6.4. Limitations of This Study
However, several limitations of this study should be acknowledged. First, the scope of the dataset may not fully represent the diverse global student population, potentially limiting the generalizability of the model across different cultural and educational contexts. While the proposed model achieves high accuracy on the Bangladeshi student population, its generalizability to other cultural and demographic contexts warrants careful consideration. The dataset’s focus on a single national cohort introduces potential biases tied to region-specific factors. To enhance cross-cultural applicability, future work should validate the model on multinational datasets and incorporate culture-invariant features. Transfer learning techniques could also adapt the model to new contexts without full retraining. Second, while the model captures static features effectively, it does not account for temporal changes in student adaptability or dynamic factors that might influence learning outcomes over time. Third, the reliance on self-reported data for certain features might introduce response biases that could affect the model’s predictions. Additionally, while the ensemble model performs excellently, its computational complexity and resource requirements might pose challenges for real-time applications in resource-constrained environments.
7. Conclusions
This study presented an interpretable ensemble model for predicting student adaptability in online education environments. The proposed model combines six diverse machine learning classifiers through a soft voting mechanism, achieving superior performance with 95.73% accuracy, 95.70% precision, 95.53% recall, and 95.54% F1-score. This significant improvement over traditional models demonstrates the effectiveness of the ensemble approach in capturing complex patterns within educational data.

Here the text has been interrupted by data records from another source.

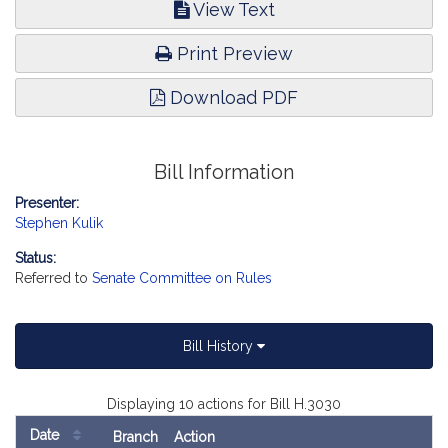
View Text
Print Preview
Download PDF
Bill Information
Presenter:
Stephen Kulik
Status:
Referred to
Senate Committee on Rules
Bill History
Displaying 10 actions for Bill H.3030
Date
Branch
Action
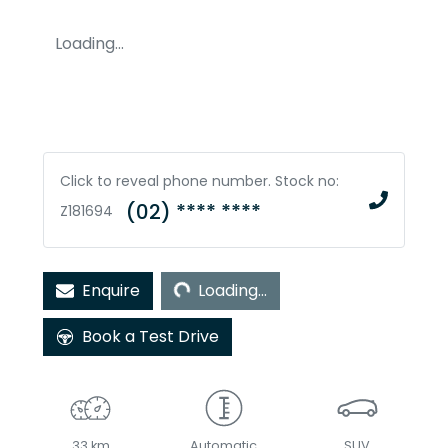
Loading...
Click to reveal phone number
.
Stock no:
(02) **** ****
Z181694
Loading...
Enquire
Loading...
Book a Test Drive
33 km
Automatic
SUV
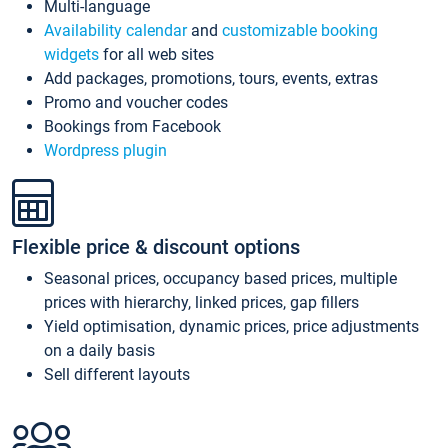
Multi-language
Availability calendar
and
customizable booking
widgets
for all web sites
Add packages, promotions, tours, events, extras
Promo and voucher codes
Bookings from Facebook
Wordpress plugin
Flexible price & discount options
Seasonal prices, occupancy based prices, multiple
prices with hierarchy, linked prices, gap fillers
Yield optimisation, dynamic prices, price adjustments
on a daily basis
Sell different layouts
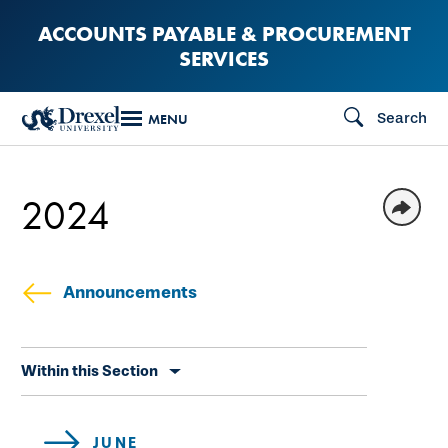
Skip
ACCOUNTS PAYABLE & PROCUREMENT
to
SERVICES
main
content
Search
MENU
2024
Announcements
Skip
Within this Section
secondary
navigation
JUNE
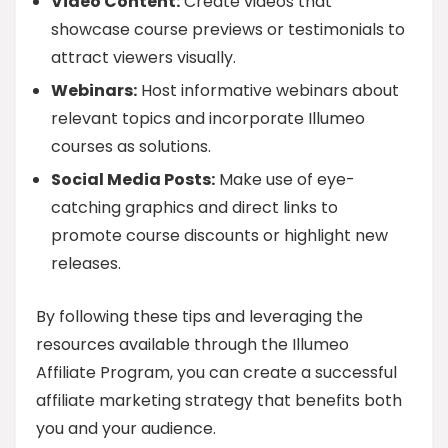
Video Content:
Create videos that
showcase course previews or testimonials to
attract viewers visually.
Webinars:
Host informative webinars about
relevant topics and incorporate Illumeo
courses as solutions.
Social Media Posts:
Make use of eye-
catching graphics and direct links to
promote course discounts or highlight new
releases.
By following these tips and leveraging the
resources available through the Illumeo
Affiliate Program, you can create a successful
affiliate marketing strategy that benefits both
you and your audience.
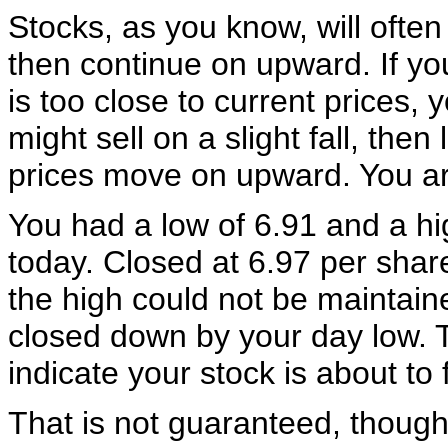
Stocks, as you know, will often f
then continue on upward. If yo
is too close to current prices, 
might sell on a slight fall, then l
prices move on upward. You ar
You had a low of 6.91 and a hi
today. Closed at 6.97 per sha
the high could not be maintain
closed down by your day low. T
indicate your stock is about to f
That is not guaranteed, though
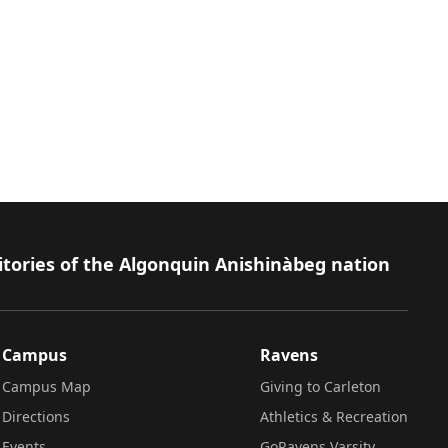
itories of the Algonquin Anishinàbeg nation
Campus
Ravens
Campus Map
Giving to Carleton
Directions
Athletics & Recreation
Events
GoRavens Varsity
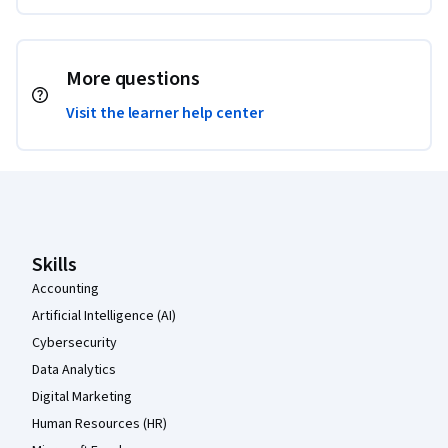
More questions
Visit the learner help center
Coursera Footer
Skills
Accounting
Artificial Intelligence (AI)
Cybersecurity
Data Analytics
Digital Marketing
Human Resources (HR)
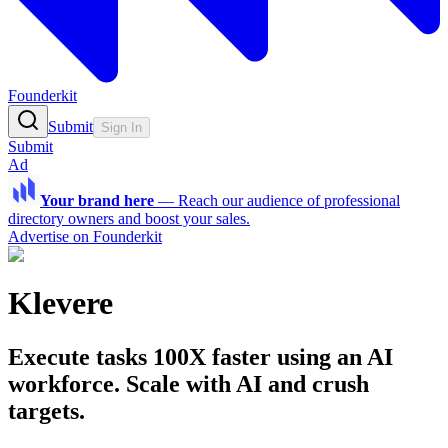
Founderkit
Submit
Sign In
Submit
Ad
Your brand here
—
Reach our audience of professional
directory owners and boost your sales.
Advertise on Founderkit
Klevere
Execute tasks 100X faster using an AI
workforce. Scale with AI and crush
targets.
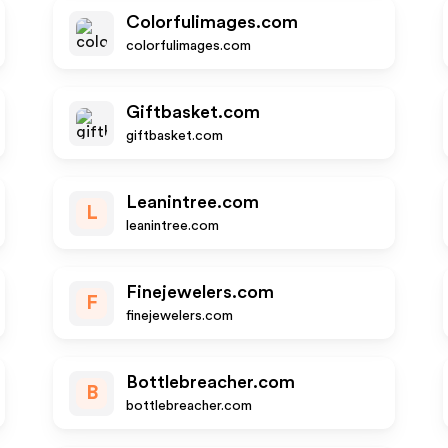
Colorfulimages.com
colorfulimages.com
Giftbasket.com
giftbasket.com
Leanintree.com
L
leanintree.com
Finejewelers.com
F
finejewelers.com
Bottlebreacher.com
B
bottlebreacher.com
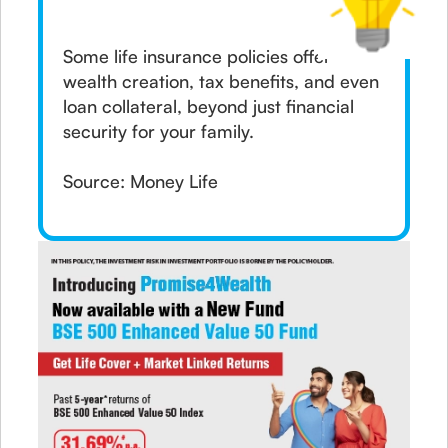
Some life insurance policies offer
wealth creation, tax benefits, and even
loan collateral, beyond just financial
security for your family.
Source: Money Life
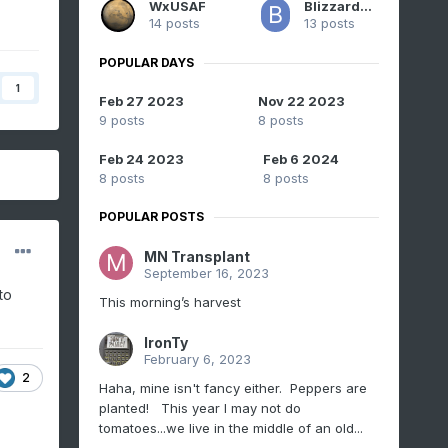
WxUSAF
BlizzardNole
14 posts
13 posts
POPULAR DAYS
1
Feb 27 2023
Nov 22 2023
9 posts
8 posts
Feb 24 2023
Feb 6 2024
8 posts
8 posts
POPULAR POSTS
MN Transplant
September 16, 2023
to
This morning’s harvest
IronTy
February 6, 2023
2
Haha, mine isn't fancy either. Peppers are
planted! This year I may not do
tomatoes...we live in the middle of an old...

Integrating explainable AI techniques, specifically SHAP and LIME analysis, provided valuable insights into the model’s decision-making process. Financial condition emerged as the most influential factor in determining student adaptability, followed by class duration and network type. These findings highlight the critical role of socioeconomic and infrastructural factors in online learning success.
Several promising directions for future research emerge from this study. Future studies could incorporate longitudinal data to capture changes in student adaptability over time, potentially revealing patterns in adaptation processes and learning trajectories. Developing more sophisticated features that capture student engagement patterns, learning behaviors, and psychological factors could enhance the model’s predictive capabilities. Testing the model’s performance across different cultural and educational contexts would help establish its generalizability and identify culture-specific adaptation factors. Additionally, developing lightweight versions of the model suitable for real-time prediction and intervention in resource-constrained environments would increase its practical applicability. Finally, future work could focus on implementing the model within existing educational platforms to provide automated, timely support for students at risk of low adaptability. These advancements would further contribute to the development of more effective and equitable online education systems, ultimately supporting student success in increasingly digital learning environments.